Henry L. Stimson was born to a wealthy New York family two years after the end of the Civil War. He was educated at Phillips Academy in Andover, Massachusetts and Yale College before he graduated Harvard Law School in 1890 and joined the prestigious Wall Street law firm of Root and Clark in 1891, becoming a partner two years later. Stimson was appointed Secretary of War in 1911 under President William Howard Taft where he continued the reorganization of the Army begun by Elihu Root, improving its efficiency prior to its vast expansion in World War I. From 1929 to 1933, Stimson served as Secretary of State under President Herbert Hoover, where he became famous for shutting down MI-8, the State Department's cryptanalytic office, saying, "Gentlemen don't read each other's mail." Seeking to foster a bi-partisan coöperation for his policy of re-armament, in 1940 President Franklin D. Roosevelt returned him to his old post at the head of the War Department. Much of the credit for America's hugely successful mobilization for war goes to Stimson. Not only did he supervise the tremendous expansion of the 1939 Regular Army and National Guard of 400,000, to a force of 1.5 million in 1941, and to a final strength of over fourteen million by VJ-Day, but he also oversaw the successful construction of the Pentagon in only eighteen months, and the creation of the world's first atomic bombs. At the end of the war and against the initial wishes of both Roosevelt and Churchill, Stimson, a lawyer, insisted on proper judicial proceedings against leading war criminals. He and the War Department drafted the first proposals for an International Tribunal, which soon received backing from the incoming president Truman. Stimson's plan eventually led to the Nuremberg Trials of 1945-46, which have had a significant impact on the development of International Law. Stimson once again retired to private life at the conclusion of hostilities in September of 1945. He retired to N.Y.C. where he lived with his wife until his death in 1950.
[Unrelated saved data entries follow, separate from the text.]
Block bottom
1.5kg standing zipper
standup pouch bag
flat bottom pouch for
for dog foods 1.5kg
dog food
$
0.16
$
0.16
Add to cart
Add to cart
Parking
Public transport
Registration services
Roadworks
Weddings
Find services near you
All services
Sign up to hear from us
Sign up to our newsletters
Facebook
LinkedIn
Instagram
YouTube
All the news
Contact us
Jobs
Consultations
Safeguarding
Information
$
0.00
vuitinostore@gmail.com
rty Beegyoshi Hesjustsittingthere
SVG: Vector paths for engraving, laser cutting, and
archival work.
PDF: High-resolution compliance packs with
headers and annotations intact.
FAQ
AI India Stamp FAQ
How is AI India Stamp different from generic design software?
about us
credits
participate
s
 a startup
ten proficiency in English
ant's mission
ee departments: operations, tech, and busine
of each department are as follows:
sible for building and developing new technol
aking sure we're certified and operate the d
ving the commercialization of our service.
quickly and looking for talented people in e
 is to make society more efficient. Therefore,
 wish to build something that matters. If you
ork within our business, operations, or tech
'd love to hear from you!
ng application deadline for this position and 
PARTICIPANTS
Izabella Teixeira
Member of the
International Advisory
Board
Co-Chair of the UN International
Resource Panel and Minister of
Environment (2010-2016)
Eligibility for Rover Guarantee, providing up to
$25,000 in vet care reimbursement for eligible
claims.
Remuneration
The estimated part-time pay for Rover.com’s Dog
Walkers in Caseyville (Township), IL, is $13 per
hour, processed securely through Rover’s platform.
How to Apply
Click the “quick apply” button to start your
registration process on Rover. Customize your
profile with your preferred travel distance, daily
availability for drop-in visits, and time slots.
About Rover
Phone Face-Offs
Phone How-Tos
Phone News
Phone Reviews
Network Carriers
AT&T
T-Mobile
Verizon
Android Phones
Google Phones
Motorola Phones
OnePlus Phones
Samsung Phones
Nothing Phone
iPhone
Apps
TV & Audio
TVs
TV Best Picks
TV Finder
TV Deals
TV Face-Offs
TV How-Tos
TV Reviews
All of this would be enough of public service for any one man, but Stimson also saw service in the Great War. Immediately after war was declared in 1917, despite being almost fifty years old, Stimson volunteered for service in France. He began service there as a battery commander, seeing actual front line service, and ended in 1918 as a Colonel of the Artillery. For the rest of his life be preferred to be addressed as "Colonel Stimson." Despite out-ranking them as Secretary of War, Army Generals addressed him as Colonel.
Where are the patricians of today? I doubt that even one graduate of the Harvard Law School volunteered for service after 9/11.
Of course, those Harvard boys are pretty sharp, and they probably know a scam when they see one.